Suplementacja w sporcie amatorskim to nadal pewnego rodzaju temat tabu, albo pełen skojarzeń: Nie chcę aby nadmiernie mi urosły mięśnie. Nie urosną. To nie jest takie proste, zapewniam Cię. Na co dzień pracuje ze sportowcami wyczynowymi (głównie w kadrach narodowych), dla których zdrowie i bezpieczeństwo organizmu są na pierwszym miejscu. Nie mogą oni sobie pozwolić na najmniejszy błąd, dlatego stosują m.in. nasze produkty. Dzisiaj Wy macie możliwość skorzystania z bezpiecznych rozwiązań dla swojego organizmu.

8. Po ukończeniu biegu

Możesz złapać nawet jeden z kolorowych napojów, które będą rozdawać na mecie, bądź zjeść banana. Szybko Ci dostarczy energii. Zjedz posiłek, na który zasługujesz maksymalnie do godziny. W domu wypij 1 saszetkę Recoplusa na 300ml wody. Odbudujesz się, powinieneś się bardziej wyspać i wstać mniej zmęczony. Powyższe wskazówki zastosowały już setki, lub tysiące moich zawodników, oraz są przekazywane i stosowane przez kilkadziesiąt sklepów na terenie całej Polski.

Namawiam Cię do zastosowania kilku z powyższych rad, podzielenia się nimi ze swoimi znajomymi i wyrażenia później swoich opinii.

Czekam również na Wasze pytania w komentarzach.

Michał Wichowski, Agisko Polska. 

Dyskusja

CAPTCHA
To pytanie sprawdza czy jesteś człowiekiem i zapobiega wysyłaniu spamu.

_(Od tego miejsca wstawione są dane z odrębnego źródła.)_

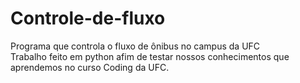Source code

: # Controle-de-fluxo
Programa que controla o fluxo de ônibus no campus da UFC
<br /> Trabalho feito em python afim de testar nossos conhecimentos que aprendemos no curso Coding da UFC.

Wysłane przez mag (niezweryfikowany) w śr., 2016-09-21 22:52

acesulfan K w składzie a szkoda...

Wysłane przez mag (niezweryfikowany) w śr., 2016-09-21 22:52

acesulfan K w składzie a szkoda...

Wysłane przez trochę uczciwości (niezweryfikowany) w pon., 2016-10-24 14:19

Acesulfan K w żelu energetycznym? Chyba akurat nie w Agisko... Jest za to potencjalnie rakotwórczy sorbinian potasu. Smacznego! Nie widzę też nigdzie dopisku "artykuł sponsorowany" :D

Wysłane przez Mateusz Jasiński w śr., 2016-10-26 00:21

Sorbinian jest środkiem, który najczęściej jest używany do naturalnych produktów, bo jest „najmniej szkodliwy” - może wywoływać reakcje alergiczne, ale to tak samo jako orzechy, gluten, mleko itp. Jest on wymieniony na ostatnim miejscu w składzie, co oznacza, że jest go naprawdę minimalna ilość (składniki są wymieniane w kolejności od najwięcej do najmniej). W żelu jest użyty, bo nie było innej drogi do połączenia tłuszczy, wody i węglowodanów. Ten środek występuje również w ... suszonych owocach. Oczywiście możemy zrezygnować z ich jedzenia, ale równie dobrze można poszukać mniejszego zła. Jak dla mnie mniej odstraszający jest sorbinian potasu i dlatego jeśli już kupuję owoce suszone w sklepie to właśnie takie wybieram. ---- E202 - sorbinian potasu - środek konserwujący przeciwko grzybom i drożdżom, pozyskiwany z owoców jarzębiny, w produkcji na skalę przemysłową uzyskiwany poprzez metody chemiczne. Stosowany w wielu różnych rodzajach produktów. Dopuszczalne spożycie to 25 mg na kilogram masy ciała. Uważany za najbezpieczniejszy z substancji konserwujących, ewentualnie spożywany w za wysokich stężeniach może powodować drobne reakcje alergiczne czy problemy behawioralne.